Oh and that’s another thing, we never played single games.  Everything was the World Series and had to be best-of-seven. Predictably, this led to many dramatic moments.  I still remember my friends and I hitting home runs to win the World Series. For us, it may as well have been the real thing.  We were all Kirk Gibson (except he was in an A’s uniform in our minds) circling the bases to win it all. The excitement and intensity was there and true.  We had dog piles at home plate while our friends in the field would get embarrassed and mad and throw rocks at us, or worse, throw them out and about in frustration which cracked a few windows or hurt others over the years. One of my friends parents grounded him from playing wiffle ball once because he couldn’t control his temper when losing.  I’m not saying I didn’t have my moments of rage.  I remember being 8 and 9 years-old and crying when I struck out sometimes. Looking back, one of the life lessons was that you were instantly back up again, or half the time, we just started playing another World Series.

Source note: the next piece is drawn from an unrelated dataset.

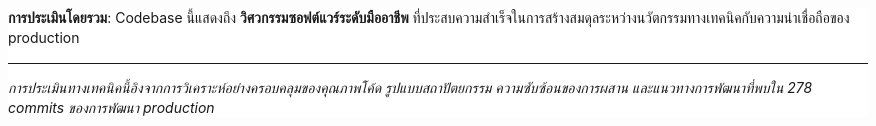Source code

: **การประเมินโดยรวม**: Codebase นี้แสดงถึง **วิศวกรรมซอฟต์แวร์ระดับมืออาชีพ** ที่ประสบความสำเร็จในการสร้างสมดุลระหว่างนวัตกรรมทางเทคนิคกับความน่าเชื่อถือของ production

---

*การประเมินทางเทคนิคนี้อิงจากการวิเคราะห์อย่างครอบคลุมของคุณภาพโค้ด รูปแบบสถาปัตยกรรม ความซับซ้อนของการผสาน และแนวทางการพัฒนาที่พบใน 278 commits ของการพัฒนา production*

It was easy to relate to the fact that there’s always another chance that’s coming along and harder to dwell on what just happened.  This idea of continuing on in the face of defeat has led me to wondrous things in life that don’t just relate to sports.  I never feel too down and out about any current situation.  Hell, I can always just do something different when the next opportunity comes up which is usually just the next day or the next moment in time.  As a child I was forced to remain active and in the moment with so many different sports or another at-bat presenting itself on a daily basis that it seemed wasteful to take away from playing and maximizing fun when brooding over a negative memory.wiffle+ball


We didn’t use the classic wiffle ball with holes only on one side as those were simply too hard to control and unrealistic to how an actual baseball flew through the air.  It was impossible to throw a straight pitch with those.  We used the wiffle ball with the holes all around it that acted more like a baseball.  You could throw curves, changeups, sliders in pretty much exactly the same way as you could a normal baseball.  All of my friends dabbled with those special pitches and blew out their arms in childhood at one point or another.  Tommy John had nothing on us.  I don’t know why I didn’t.  For some reason, I never threw my hardest and relied more on accuracy, only throwing fastballs and changeups and my nasty Dennis Eckersley sidearm pitch.  I couldn’t make a curveball work.  We also all had our special bats. Arguments would rage when someone wouldn’t allow the other team to use their bat.  This led to an insane obsession with making the perfect bat.  We would cork classic wiffle ball bats to make them heavier, buy big thick red bats (the only bat officially banned on the street) or whatever we could come up with.  In the end, other then the banned big barreled red bat they all did pretty much the same and we all just went back to the classic wiffle ball skinny yellow bat.

We would pretend to be teams and players as every kid does but we would also keep stats by marking on paper when we got hits.  This obviously got a little out of control as most games were 2 on 2 or 3 on 3 and you’re up either one-half or one-third of the time in a nine inning game when there are only two or three of you.  We eventually stopped keeping the smaller stats but all through the years we never forgot our career totals for grand slams.  My friend Mike had an insane number of grand slams at about age 16 when we basically stopped.  He was somewhere around 90 with my other friends in the 70s and I somewhere in the 50s.  These were golden days.  When more than a few of my friends went away on summer trips or at various times of the year I became insanely bored.  I was not a kid who could be kept indoors for too long and playing at the park with other kids simply was not the same.  I yearned to play wiffle ball every day of my life and that feeling went onto the official baseball field as well.  Running around outside was all I wanted to do.